At its heart of this international juggling act are a loyal coterie of staff. Our investigation shows how Mr Blair has pulled together a team which spans loyal former staff from Downing Street, high-flying management consultants and a series of well-connected, and, in many cases, wealthy, Americans from Wall Street and the Bush and Clinton administrations.

One of the key figures is Ruth Turner, Mr Blair’s former director of government relations at Number 10, who is chief executive of his Faith Foundation and paid a reputed six-figure salary. She has no role outside Mr Blair’s charitable foundations and is not involved in his commercial activities.

She leads a line-up of people recruited from senior positions in government, including Nick Thompson, now the chief executive of AGI, who previously headed up the climate change unit at the Department for Business.

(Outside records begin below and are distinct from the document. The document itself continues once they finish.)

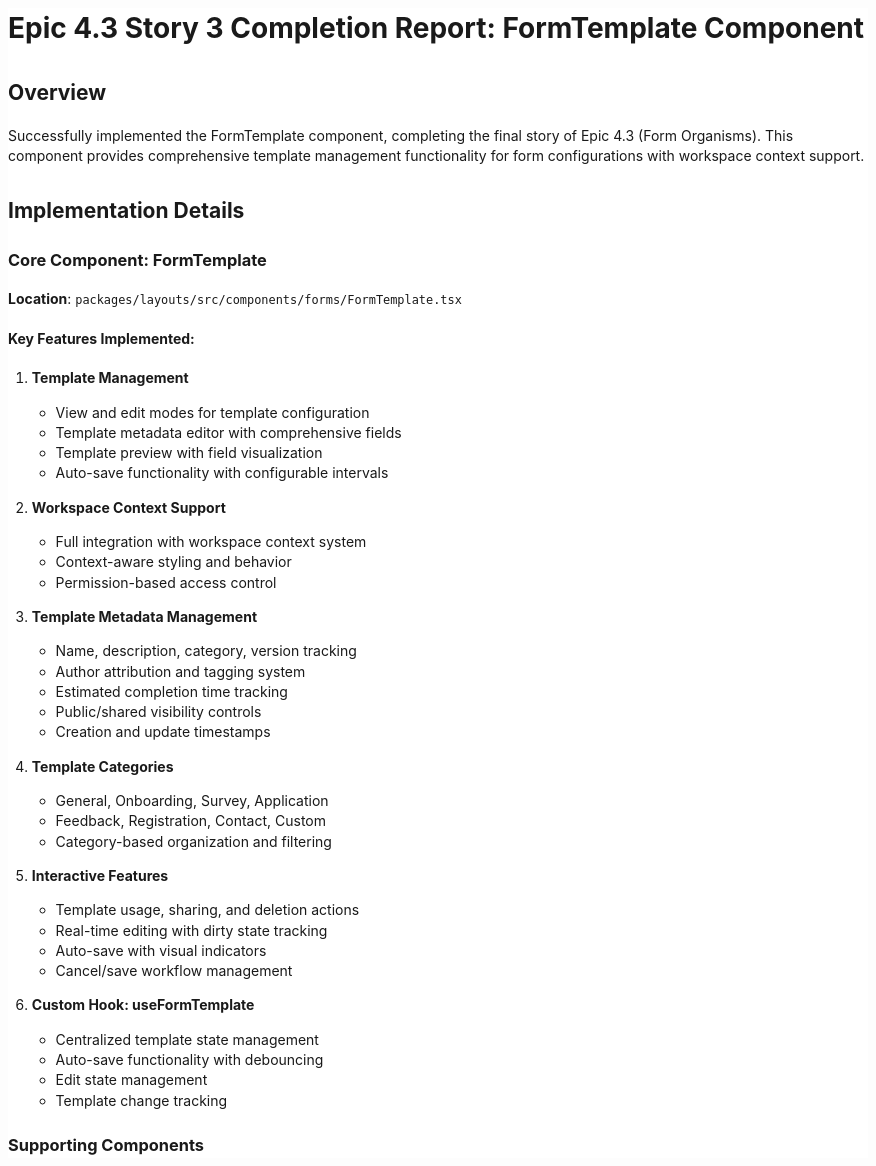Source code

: # Epic 4.3 Story 3 Completion Report: FormTemplate Component

## Overview
Successfully implemented the FormTemplate component, completing the final story of Epic 4.3 (Form Organisms). This component provides comprehensive template management functionality for form configurations with workspace context support.

## Implementation Details

### Core Component: FormTemplate
**Location**: `packages/layouts/src/components/forms/FormTemplate.tsx`

#### Key Features Implemented:
1. **Template Management**
   - View and edit modes for template configuration
   - Template metadata editor with comprehensive fields
   - Template preview with field visualization
   - Auto-save functionality with configurable intervals

2. **Workspace Context Support**
   - Full integration with workspace context system
   - Context-aware styling and behavior
   - Permission-based access control

3. **Template Metadata Management**
   - Name, description, category, version tracking
   - Author attribution and tagging system
   - Estimated completion time tracking
   - Public/shared visibility controls
   - Creation and update timestamps

4. **Template Categories**
   - General, Onboarding, Survey, Application
   - Feedback, Registration, Contact, Custom
   - Category-based organization and filtering

5. **Interactive Features**
   - Template usage, sharing, and deletion actions
   - Real-time editing with dirty state tracking
   - Auto-save with visual indicators
   - Cancel/save workflow management

6. **Custom Hook: useFormTemplate**
   - Centralized template state management
   - Auto-save functionality with debouncing
   - Edit state management
   - Template change tracking

### Supporting Components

Paul Skidmore, AGI’s director of strategy and fund-raising, is a former adviser to David Miliband, and Andrew Ratcliffe, its “lessons learned” project leader, was in Mr Blair’s Downing Street Strategy Unit.

Other Whitehall allies are scattered around the world.

Malte Gerhold, once of the prime minister’s Delivery Unit, is project leader for AGI in Sierra Leone, along with two former colleagues, while a similar project in Rwanda is led by Jonathan Reynaga, an ex-Downing Street senior policy adviser.

Mr Blair’s Whitehall links also connect him to the Monitor Group. Monitor paid Sir Mark Allen – formerly MI6 director of counter terrorism and the man who paved the way for Mr Blair’s first visit to Gaddafi in Tripoli in 2004 – as a consultant.

After leaving the Secret Intelligence Service, Sir Mark used his Middle East contacts to help BP win a series of deals in Libya and forged close links with Saif al-Islam Gaddafi, the dictator’s son.

Mr Blair began to use Monitor staff in 2008. Between December 2009 and May last year, Abdullah AlAsousi was the Office of Tony Blair’s senior adviser in Kuwait, when he also worked at Monitor to help clients with “opportunities” across the Middle East.

Last year, he was replaced by Naser Almuntairi, another Monitor consultant, who acts as Mr Blair’s government consultant in Kuwait. The former prime minister also employs an American, Holly Barnes, a public relations expert, in Kuwait.

She is paid directly through Mr Blair’s holding company Windrush Ventures. All three are believed to have been involved in Mr Blair’s deal advising the country’s monarchy, which has earned him a reputed £27?million.

Another Monitor employee, Khaled Jafar, is Mr Blair’s “government consultant” covering Dubai and its neighbour Abu Dhabi, to whose Crown Prince, Sheikh Mohammed bin Zayed al-Nahyan, Mr Blair is close.

Mr Blair has praised the UAE for millions of pounds of help for Palestinian community projects, and Sheikh Mohammed’s state investment fund, Mubadala, is said to have Mr Blair on its payroll. Mubadala’s interests include oil exploration contracts in Libya.

It is with the American worlds of politics and finance that Mr Blair has found especially close ties. He relies on the advice of a series of well connected businessmen, the foremost of which is Paolo Pellegrini, a financier.

Mr Pellegrini, is president of AGI in the US, and was once the right-hand man of John Paulson, a hedge fund boss. It was Mr Pellegrini who predicted the collapse of the US subprime housing market, prompting Mr Paulson’s fund to bet on the collapse of the US housing market, netting a $20?billion (£12? billion) profit.

Another key adviser is Tim Collins, a billionaire businessman who accompanied Mr Blair on a trip to Libya to meet Gaddafi.

A friend of Bill Clinton, he is a director of the Tony Blair Faith Foundation, like Linda LeSourd, whose husband Philip Lader was an ambassador to London. But he is able to call on people close to the Republicans: one adviser to the Office of Tony Blair is Milli Anne Grigory, an adviser to George W Bush and a Republican fund-raiser.

Last night, a spokesman for Monitor Group said: “Monitor has no business relationship with the Office of Tony Blair.”